Dataset items
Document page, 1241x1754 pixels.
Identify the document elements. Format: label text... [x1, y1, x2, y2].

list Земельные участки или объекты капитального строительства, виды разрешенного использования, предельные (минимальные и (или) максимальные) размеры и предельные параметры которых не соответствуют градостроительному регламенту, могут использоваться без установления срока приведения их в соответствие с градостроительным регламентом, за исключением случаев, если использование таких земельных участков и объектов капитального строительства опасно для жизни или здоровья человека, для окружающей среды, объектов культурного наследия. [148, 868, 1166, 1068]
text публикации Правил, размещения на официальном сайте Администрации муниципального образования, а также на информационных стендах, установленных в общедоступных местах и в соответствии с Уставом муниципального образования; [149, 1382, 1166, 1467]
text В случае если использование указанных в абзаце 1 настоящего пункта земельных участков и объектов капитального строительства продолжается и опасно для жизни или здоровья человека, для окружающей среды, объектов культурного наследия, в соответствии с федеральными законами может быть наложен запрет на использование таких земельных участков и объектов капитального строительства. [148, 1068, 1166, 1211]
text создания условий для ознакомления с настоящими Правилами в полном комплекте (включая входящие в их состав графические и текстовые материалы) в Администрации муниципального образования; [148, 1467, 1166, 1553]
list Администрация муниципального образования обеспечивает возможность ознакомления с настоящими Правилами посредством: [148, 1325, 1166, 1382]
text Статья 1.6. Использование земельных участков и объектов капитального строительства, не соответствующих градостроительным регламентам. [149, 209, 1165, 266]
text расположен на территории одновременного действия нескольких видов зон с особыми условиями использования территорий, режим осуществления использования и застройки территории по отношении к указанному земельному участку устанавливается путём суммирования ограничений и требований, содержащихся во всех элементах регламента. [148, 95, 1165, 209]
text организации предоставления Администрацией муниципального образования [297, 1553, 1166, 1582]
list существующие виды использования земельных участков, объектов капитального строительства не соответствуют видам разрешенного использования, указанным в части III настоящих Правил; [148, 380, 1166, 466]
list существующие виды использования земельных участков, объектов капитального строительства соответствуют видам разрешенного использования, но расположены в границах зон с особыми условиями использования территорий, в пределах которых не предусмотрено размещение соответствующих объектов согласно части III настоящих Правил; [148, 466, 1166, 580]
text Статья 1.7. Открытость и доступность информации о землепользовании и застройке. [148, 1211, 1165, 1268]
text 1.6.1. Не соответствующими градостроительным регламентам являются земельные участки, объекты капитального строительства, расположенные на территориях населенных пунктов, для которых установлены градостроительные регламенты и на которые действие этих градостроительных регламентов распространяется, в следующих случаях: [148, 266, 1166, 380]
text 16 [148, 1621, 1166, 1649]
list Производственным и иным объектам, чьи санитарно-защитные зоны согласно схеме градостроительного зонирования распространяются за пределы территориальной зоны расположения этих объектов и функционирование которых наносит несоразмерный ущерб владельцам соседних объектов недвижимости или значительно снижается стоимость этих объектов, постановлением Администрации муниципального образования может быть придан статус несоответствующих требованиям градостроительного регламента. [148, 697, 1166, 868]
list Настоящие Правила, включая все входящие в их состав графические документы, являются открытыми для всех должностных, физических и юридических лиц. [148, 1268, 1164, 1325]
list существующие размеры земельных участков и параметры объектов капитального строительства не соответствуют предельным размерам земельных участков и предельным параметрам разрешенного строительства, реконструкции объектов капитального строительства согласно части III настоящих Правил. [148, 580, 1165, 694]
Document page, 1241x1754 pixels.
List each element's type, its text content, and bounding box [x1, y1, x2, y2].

(TASK INSTRUCTIONS)
Please list every line of the records that contains "всех".

(EXERCISE ANSWER)
text расположен на территории одновременного действия нескольких видов зон с особыми условиями использования территорий, режим осуществления использования и застройки территории по отношении к указанному земельному участку устанавливается путём суммирования ограничений и требований, содержащихся во всех элементах регламента. [148, 95, 1165, 209]
list Настоящие Правила, включая все входящие в их состав графические документы, являются открытыми для всех должностных, физических и юридических лиц. [148, 1268, 1164, 1325]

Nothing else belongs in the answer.